WORK INSTRUCTIONS:
Without the pictures, repeat the listing character for character.

**** RECORDS SUPPLIED ****

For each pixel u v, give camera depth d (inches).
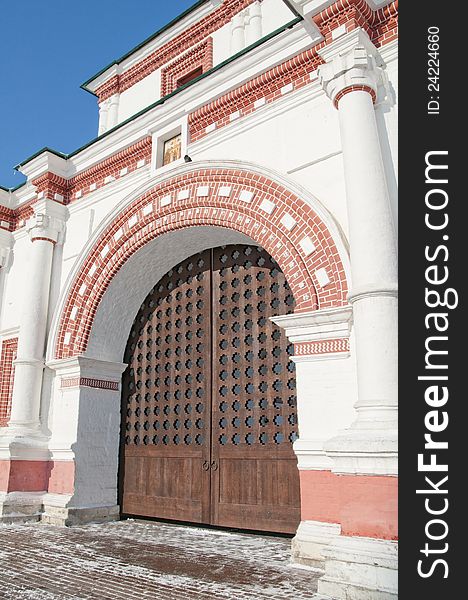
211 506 299.9
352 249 216.4
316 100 271.7
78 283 361.7
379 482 178.4
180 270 360.8
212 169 303.0
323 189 257.1
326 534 210.1
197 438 322.3
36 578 192.2
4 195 434.0
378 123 241.0
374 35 253.9
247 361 306.3
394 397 190.1
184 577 192.9
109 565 211.6
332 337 231.6
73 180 395.5
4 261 433.1
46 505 329.1
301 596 169.6
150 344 365.1
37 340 362.3
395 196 229.1
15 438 334.6
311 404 231.1
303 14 253.8
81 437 332.8
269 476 280.4
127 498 346.0
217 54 411.5
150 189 333.7
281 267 259.3
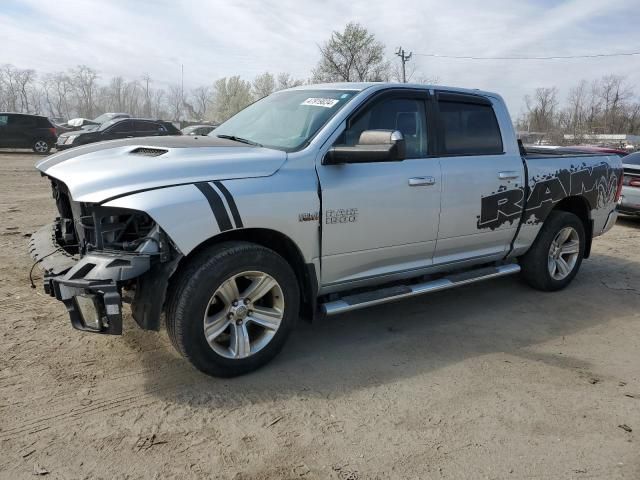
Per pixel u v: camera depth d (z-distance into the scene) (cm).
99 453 279
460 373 384
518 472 279
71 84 8006
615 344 448
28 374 351
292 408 329
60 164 371
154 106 8812
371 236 401
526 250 541
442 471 277
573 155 566
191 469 271
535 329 473
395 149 353
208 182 329
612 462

****

TASK SOLUTION:
For each pixel u v, give camera depth d (inches).
211 506 299.9
352 249 216.4
316 100 271.7
78 283 361.7
379 482 178.4
180 270 360.8
212 169 303.0
323 189 257.1
326 534 210.1
197 438 322.3
36 578 192.2
4 195 434.0
378 123 241.0
374 35 253.9
247 361 306.3
394 397 190.1
184 577 192.9
109 565 211.6
332 337 231.6
73 180 395.5
4 261 433.1
46 505 329.1
301 596 169.6
150 344 365.1
37 340 362.3
395 196 229.1
15 438 334.6
311 404 231.1
303 14 253.8
81 437 332.8
269 476 280.4
127 498 346.0
217 54 411.5
150 189 333.7
281 267 259.3
Per pixel u v: camera depth d (z-distance into the scene) (cm).
99 453 279
460 373 384
518 472 279
71 84 8006
615 344 448
28 374 351
292 408 329
60 164 371
154 106 8812
371 236 401
526 250 541
442 471 277
573 155 566
191 469 271
535 329 473
395 149 353
208 182 329
612 462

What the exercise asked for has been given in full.